Drivesmart column: Do you ignore your own safety when you drive?

A decade ago seatbelt use rates were about 97 per cent

By Tim Schewe

When I learned to drive more than four decades ago, seatbelts were becoming standard equipment on all vehicles. Fast forward to today and we have seatbelts, multiple airbags and a host of automatic systems designed to either avoid a crash or minimize the damage to us if we are in one. Why, then, do some of us ignore the systems that are there for our protection?

A decade ago seatbelt use rates were about 97 per cent for drivers of cars or light trucks in B.C. according to Transport Canada. That said, one does not have to sit for very long today watching traffic pass in urban areas to find drivers who do not buckle up. Why ignore what is probably the simplest and most effective device in your vehicle that helps you avoid injury?

Have you read your vehicle’s owner’s manual to learn about airbags and how they protect you in a collision? If you have you will realize that you must wear your seatbelt to avoid injury caused by being out of place if it deploys. You must also sit upright in your seat when the vehicle is being driven.

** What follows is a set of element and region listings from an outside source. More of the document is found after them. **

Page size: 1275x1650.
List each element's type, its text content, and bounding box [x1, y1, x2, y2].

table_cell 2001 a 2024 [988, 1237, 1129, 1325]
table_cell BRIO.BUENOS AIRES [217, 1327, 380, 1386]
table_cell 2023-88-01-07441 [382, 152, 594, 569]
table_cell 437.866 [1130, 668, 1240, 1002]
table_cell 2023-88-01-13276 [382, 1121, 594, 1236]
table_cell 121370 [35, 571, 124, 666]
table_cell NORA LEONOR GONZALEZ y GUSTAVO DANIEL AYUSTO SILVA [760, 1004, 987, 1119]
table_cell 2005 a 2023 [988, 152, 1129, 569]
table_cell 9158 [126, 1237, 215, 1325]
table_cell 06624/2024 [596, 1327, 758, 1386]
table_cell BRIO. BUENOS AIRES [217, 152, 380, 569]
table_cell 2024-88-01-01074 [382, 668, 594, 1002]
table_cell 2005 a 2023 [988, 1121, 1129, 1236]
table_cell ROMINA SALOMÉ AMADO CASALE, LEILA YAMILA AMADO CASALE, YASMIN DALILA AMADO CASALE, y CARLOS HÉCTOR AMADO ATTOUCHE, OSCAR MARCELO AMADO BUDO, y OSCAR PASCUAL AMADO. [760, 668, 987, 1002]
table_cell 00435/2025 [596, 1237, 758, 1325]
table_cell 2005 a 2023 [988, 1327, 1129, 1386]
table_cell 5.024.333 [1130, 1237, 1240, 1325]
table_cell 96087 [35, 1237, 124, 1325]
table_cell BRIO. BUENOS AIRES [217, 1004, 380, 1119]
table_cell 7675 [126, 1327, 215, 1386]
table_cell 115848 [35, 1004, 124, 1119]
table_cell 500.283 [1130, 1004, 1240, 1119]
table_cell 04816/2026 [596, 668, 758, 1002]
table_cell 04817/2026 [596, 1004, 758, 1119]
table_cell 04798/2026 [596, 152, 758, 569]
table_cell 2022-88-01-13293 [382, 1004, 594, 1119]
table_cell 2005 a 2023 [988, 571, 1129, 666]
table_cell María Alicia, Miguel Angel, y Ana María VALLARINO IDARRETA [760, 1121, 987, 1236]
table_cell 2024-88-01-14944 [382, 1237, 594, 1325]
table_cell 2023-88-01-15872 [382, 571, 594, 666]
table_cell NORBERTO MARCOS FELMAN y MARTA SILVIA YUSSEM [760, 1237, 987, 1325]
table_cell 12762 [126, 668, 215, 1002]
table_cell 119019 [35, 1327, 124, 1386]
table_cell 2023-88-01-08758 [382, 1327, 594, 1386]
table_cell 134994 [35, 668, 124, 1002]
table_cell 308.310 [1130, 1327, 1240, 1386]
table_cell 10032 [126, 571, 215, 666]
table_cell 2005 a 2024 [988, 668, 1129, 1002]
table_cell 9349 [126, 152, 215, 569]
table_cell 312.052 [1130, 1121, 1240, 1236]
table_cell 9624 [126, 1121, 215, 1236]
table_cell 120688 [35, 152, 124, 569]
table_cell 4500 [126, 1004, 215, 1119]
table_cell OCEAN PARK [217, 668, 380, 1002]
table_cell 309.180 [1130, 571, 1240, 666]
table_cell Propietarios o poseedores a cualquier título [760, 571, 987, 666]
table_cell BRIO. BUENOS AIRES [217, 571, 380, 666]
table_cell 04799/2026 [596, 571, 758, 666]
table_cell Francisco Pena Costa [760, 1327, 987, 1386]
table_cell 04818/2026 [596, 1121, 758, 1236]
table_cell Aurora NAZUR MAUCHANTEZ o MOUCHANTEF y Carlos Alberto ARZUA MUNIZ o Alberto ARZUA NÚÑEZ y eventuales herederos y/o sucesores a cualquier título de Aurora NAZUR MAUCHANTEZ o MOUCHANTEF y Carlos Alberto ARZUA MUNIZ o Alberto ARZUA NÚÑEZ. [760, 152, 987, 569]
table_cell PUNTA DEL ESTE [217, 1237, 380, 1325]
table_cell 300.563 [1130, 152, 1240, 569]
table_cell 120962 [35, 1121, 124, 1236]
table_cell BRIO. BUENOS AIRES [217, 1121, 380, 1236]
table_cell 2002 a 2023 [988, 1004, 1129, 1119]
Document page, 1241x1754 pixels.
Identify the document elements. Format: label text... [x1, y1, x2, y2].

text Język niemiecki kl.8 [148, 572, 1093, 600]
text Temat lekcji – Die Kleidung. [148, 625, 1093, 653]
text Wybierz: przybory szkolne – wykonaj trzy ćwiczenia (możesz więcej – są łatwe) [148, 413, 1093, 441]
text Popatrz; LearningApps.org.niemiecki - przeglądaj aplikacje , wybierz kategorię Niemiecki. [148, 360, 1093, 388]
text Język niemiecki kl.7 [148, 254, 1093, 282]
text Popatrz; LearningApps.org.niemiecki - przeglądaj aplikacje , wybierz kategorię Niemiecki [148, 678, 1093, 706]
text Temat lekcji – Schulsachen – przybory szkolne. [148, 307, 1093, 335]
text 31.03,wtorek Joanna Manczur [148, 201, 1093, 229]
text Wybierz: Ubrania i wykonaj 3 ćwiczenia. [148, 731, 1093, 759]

Yesterday I was filling my fuel tank and watching the passenger in the vehicle beside me. She had her feet up on the dash and remained that way when her friend finished fueling and drove away. I shudder to think of what would happen to her if that airbag deployed.

If you buy a new vehicle today you will find that it can be equipped with many safety systems such as automatic emergency braking and lane departure warning. Remember that owner’s manual? There will be some study required to learn how they work, how you should use them and when they cannot protect you.

The sensors for these systems require regular maintenance by the driver to keep them functional. Be sure to read your owner’s manual or at least have the dealership demonstrate what needs to be done before you drive off the lot.

Vehicle computers store data about faults. If fault codes are stored for malfunctioning safety systems it is conceiveable that you could bear some responsibility for injuries sustained in a crash. Ignoring these new safety systems could also place you in a bad position post collision.

Ignoring your own safety as a driver today may have many unintended consequences that can also extend to your passengers. RTFM (Refer to Factory Manual) might be the smartest (and safest) thing that you can do!